RIDA College the precursor of UiTM had more students in its first batch and in better settings and full support from the federal government than King’s College which did not get any funding from the American government then.

It did not aspire to any higher aspirations, but success came in stages and in almost incomprehensible ways, without any plan to trust itself higher than the only ideals that its founders had then when it was first established which was to give the students the best education they deserved and environment that would allow them to pursue their individual aspirations and dreams.

This, however, is not a unique role and goal that Columbia had; all the other universities that were established in America earlier, too, had similar aspirations and goals at developing the talents of its people who were facing uncertainties as the country embarks on their independence campaign from Britain.

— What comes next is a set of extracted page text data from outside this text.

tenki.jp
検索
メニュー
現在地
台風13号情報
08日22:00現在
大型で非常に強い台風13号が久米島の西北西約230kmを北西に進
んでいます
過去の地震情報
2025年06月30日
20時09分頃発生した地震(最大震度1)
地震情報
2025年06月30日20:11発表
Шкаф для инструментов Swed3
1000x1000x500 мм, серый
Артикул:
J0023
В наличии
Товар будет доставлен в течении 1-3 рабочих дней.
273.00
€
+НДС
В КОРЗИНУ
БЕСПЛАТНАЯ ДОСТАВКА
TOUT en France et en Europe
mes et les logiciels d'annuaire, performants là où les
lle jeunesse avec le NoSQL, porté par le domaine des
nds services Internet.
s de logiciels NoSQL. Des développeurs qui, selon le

Columbia stands unique in that of the eight Ivy League universities, it is located in the largest city in America, and today its campus can be considered to be one of the best, if not the most beautiful university campus not only in the country, but also in the world.

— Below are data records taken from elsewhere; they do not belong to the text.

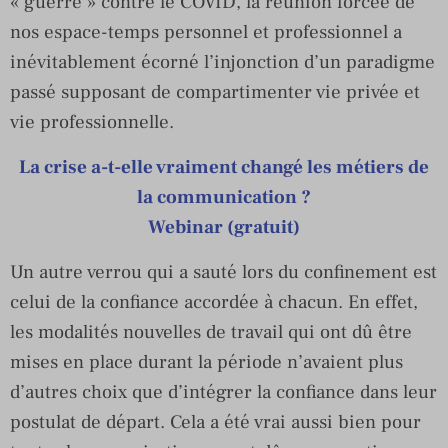
« guerre » contre le COVID, la réunion forcée de
nos espace-temps personnel et professionnel a
inévitablement écorné l’injonction d’un paradigme
passé supposant de compartimenter vie privée et
vie professionnelle.
La crise a-t-elle vraiment changé les métiers de
la communication ?
Webinar (gratuit)
Un autre verrou qui a sauté lors du confinement est
celui de la confiance accordée à chacun. En effet,
les modalités nouvelles de travail qui ont dû être
mises en place durant la période n’avaient plus
d’autres choix que d’intégrer la confiance dans leur
postulat de départ. Cela a été vrai aussi bien pour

I am not saying this because I was a student of the university; I knew about it long before that happened, as described by some people who had visited the university and the many others so they could make comparison, which I found out later to be not too far-fetched.

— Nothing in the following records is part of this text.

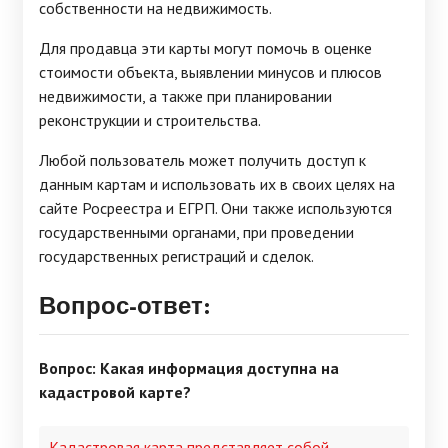
собственности на недвижимость.
Для продавца эти карты могут помочь в оценке
стоимости объекта, выявлении минусов и плюсов
недвижимости, а также при планировании
реконструкции и строительства.
Любой пользователь может получить доступ к
данным картам и использовать их в своих целях на
сайте Росреестра и ЕГРП. Они также используются
государственными органами, при проведении
государственных регистраций и сделок.
Вопрос-ответ:
Вопрос: Какая информация доступна на
кадастровой карте?
Кадастровая карта представляет собой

But it grew up in size and moved to a permanent campus after the Second World War with money donated by some characters who were involved in some shady businesses then. But this is hardly ever mentioned in its glorious history and development.

The Columbia campus however, because of its location in Manhattan, is small but it has still remained very much as it was when it was first developed.

But it did not stop the university from adding new buildings from some old ones, which I couldn’t help not to notice each time I return to the campus, when I found myself back in the city for whatever reason or no reason at all.

It was one of the first universities to be established in America and before the independence of the country and soon became one of the eight to be described as Ivy League universities, a name that conjures a lot of fantastical allegories and illusions.

As someone who had the opportunity and good fortune to be admitted into one of their graduate programs, I can vouch and make comparisons on how this particular universities could become what it is today, that most of the universities in Malaysia could never achieve, despite it (Columbia) not having done on purpose or deliberately to trust itself to the level that it is at today.

However, as of 2011, Columbia had 125 Pulitzer winners and 39 Oscar winners. This is something that UiTM or any university in Malaysia extremely difficult to beat.

But UiTM still has some accolades in the form of personalities and successful graduates or alumni who have benefited the society in their own special way with no-one who had managed to gain any measure of international success or recognition. And this is what matters the most with the university.